September 2, 2016
This post is only tangentially related to my time at #FGS2016, in that it was something I was reminded I wanted to write about while I attended an excellent session on genealogy programming for youths on Wednesday. If you haven’t already done so, check out the blog Growing Little Leaves by Emily Kowalski Schroeder.
Families come in all sizes, shapes, colors, and… levels of ink?
Tell Me a Tattoo Story by Alison McGhee and illustrated by Eliza Wheeler, appealed to me on so many levels. The genealogist in me sees a fabulous way to share personal and family stories with children, the rebel in me loves the tattoos all by themselves, and the artist in me just adores the amazing details in this fabulous short picture book about a little boy who always wants his very inked father to tell him the stories of his tattoos—all of which have important meaning for milestones or important people in his life.

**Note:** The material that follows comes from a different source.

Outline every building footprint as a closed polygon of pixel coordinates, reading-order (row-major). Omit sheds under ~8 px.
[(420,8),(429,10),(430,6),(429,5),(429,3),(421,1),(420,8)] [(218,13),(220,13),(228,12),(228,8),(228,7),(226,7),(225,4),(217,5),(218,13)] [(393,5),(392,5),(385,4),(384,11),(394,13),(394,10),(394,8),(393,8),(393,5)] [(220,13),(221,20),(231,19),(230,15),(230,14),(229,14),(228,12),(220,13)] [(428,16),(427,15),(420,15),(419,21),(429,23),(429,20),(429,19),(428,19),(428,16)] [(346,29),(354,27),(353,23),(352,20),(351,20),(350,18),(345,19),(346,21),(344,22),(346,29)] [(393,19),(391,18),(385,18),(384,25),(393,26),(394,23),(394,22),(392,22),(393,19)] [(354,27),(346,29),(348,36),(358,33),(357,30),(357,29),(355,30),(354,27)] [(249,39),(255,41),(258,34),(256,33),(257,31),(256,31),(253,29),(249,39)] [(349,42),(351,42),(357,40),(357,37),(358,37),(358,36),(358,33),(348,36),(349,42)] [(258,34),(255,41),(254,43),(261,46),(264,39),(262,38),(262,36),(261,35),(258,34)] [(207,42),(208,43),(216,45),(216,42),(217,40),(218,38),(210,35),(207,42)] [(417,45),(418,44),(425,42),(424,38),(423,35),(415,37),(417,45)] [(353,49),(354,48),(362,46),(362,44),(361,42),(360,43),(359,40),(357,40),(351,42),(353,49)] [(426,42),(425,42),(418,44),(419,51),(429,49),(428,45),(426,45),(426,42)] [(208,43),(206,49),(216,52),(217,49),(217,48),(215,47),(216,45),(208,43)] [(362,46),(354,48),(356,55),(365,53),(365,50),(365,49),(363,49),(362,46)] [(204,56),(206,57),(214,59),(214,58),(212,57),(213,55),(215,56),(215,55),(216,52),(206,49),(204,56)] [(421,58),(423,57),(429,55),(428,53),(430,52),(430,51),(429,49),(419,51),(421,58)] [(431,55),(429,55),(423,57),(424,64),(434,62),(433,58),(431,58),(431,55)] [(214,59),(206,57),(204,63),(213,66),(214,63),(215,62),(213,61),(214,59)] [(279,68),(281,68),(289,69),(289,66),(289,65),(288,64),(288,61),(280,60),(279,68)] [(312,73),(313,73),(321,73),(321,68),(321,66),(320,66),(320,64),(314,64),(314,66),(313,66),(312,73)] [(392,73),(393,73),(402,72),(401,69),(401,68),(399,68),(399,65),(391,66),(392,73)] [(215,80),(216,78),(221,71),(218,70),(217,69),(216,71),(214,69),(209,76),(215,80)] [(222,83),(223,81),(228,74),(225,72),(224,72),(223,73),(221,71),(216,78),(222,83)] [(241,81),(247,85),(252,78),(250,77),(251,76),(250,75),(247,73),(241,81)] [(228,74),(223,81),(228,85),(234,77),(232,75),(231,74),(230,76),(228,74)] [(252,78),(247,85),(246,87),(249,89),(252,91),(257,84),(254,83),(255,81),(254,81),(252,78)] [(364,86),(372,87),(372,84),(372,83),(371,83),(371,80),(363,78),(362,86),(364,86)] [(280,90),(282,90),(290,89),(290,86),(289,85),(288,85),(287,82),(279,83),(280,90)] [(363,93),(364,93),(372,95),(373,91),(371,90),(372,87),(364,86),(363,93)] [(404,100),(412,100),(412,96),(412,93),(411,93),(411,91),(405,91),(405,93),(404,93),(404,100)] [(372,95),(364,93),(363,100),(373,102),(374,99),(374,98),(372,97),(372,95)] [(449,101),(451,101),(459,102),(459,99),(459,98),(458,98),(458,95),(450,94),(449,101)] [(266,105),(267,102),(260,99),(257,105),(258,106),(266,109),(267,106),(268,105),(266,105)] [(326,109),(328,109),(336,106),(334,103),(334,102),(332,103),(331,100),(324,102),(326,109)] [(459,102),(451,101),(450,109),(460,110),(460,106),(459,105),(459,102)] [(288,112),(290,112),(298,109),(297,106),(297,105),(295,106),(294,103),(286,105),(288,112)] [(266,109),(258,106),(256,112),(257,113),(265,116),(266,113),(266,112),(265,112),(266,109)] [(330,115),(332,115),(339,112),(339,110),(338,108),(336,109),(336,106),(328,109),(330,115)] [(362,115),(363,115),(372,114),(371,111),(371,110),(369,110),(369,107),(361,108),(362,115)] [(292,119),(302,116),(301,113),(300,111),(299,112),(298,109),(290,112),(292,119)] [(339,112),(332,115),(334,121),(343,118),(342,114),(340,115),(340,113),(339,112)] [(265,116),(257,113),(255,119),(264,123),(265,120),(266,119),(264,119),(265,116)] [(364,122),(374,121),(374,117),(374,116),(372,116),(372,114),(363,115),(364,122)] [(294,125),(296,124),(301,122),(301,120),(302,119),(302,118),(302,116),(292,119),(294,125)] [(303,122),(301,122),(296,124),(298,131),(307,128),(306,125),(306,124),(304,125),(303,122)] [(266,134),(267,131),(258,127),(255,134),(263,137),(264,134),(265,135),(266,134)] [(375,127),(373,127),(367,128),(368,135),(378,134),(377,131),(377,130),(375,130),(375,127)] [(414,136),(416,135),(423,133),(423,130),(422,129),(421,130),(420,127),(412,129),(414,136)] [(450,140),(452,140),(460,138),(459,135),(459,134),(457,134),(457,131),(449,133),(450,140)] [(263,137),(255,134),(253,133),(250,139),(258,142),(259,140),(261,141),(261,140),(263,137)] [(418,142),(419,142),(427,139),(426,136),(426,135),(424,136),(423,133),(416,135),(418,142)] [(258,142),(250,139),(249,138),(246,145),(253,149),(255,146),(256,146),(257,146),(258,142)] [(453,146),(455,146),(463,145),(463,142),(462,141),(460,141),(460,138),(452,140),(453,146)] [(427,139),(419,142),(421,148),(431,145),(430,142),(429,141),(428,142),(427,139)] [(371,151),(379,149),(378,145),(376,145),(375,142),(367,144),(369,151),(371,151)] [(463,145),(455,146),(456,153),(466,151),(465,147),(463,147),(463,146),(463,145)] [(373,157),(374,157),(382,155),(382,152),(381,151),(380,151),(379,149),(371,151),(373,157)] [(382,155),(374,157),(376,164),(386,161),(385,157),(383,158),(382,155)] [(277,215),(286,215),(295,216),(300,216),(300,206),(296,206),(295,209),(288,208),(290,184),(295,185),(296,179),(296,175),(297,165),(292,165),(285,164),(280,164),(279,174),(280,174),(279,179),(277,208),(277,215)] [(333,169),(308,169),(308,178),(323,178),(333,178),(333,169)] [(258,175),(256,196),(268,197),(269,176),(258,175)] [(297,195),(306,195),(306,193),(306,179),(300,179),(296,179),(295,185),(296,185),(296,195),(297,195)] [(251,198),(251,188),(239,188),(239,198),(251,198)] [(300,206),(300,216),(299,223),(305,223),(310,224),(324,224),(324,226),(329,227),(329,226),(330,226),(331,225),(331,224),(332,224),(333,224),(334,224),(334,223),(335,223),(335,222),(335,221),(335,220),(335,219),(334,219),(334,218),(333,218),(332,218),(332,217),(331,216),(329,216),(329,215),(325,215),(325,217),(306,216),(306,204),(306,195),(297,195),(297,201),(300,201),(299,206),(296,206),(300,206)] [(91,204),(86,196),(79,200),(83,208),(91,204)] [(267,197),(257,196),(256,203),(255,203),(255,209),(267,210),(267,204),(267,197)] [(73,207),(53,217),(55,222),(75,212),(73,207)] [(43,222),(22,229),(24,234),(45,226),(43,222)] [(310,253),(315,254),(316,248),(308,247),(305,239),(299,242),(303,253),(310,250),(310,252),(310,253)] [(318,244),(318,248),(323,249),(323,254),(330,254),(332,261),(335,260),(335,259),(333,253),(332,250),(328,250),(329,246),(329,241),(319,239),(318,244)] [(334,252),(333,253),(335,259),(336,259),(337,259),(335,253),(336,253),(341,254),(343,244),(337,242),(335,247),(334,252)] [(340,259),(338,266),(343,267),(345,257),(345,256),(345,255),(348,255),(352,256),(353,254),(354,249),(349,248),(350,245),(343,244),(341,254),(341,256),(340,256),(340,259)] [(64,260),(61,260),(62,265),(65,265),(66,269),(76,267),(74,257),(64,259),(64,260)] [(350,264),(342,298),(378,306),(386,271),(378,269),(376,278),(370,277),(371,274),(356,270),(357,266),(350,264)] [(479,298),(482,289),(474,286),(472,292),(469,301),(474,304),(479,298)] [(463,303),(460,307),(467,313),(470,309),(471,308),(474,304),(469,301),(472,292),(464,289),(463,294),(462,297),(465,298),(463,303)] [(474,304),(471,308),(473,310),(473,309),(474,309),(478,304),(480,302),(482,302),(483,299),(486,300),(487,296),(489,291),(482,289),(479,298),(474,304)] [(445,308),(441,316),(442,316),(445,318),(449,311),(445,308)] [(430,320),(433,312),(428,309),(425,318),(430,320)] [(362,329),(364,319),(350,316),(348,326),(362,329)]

Tattoos can be a fabulous family conversation starter and often carry with them important and heartfelt stories.
And thank you again, Ms. Cassie for pointing it out!
Happy hunting (and reading),
July 10, 2012
One of the joys of working in a library is getting to see all the new materials come in. And one of my friends at work brought this lovely book to my attention. Thank you, Mariya!
Dear Photograph by Taylor Jones, based on his popular Tumblr blog, is a fabulous collection of photographs taken at the original scene of older sentimental photos. Submissions include families on porches, historic moments (such as snapshot from the sidelines of Kennedy campaigning for president), wedding shots, and shots of lost friends, as well as old black and white shots of peoples ancestors sitting in front of the family home that has come down the generations.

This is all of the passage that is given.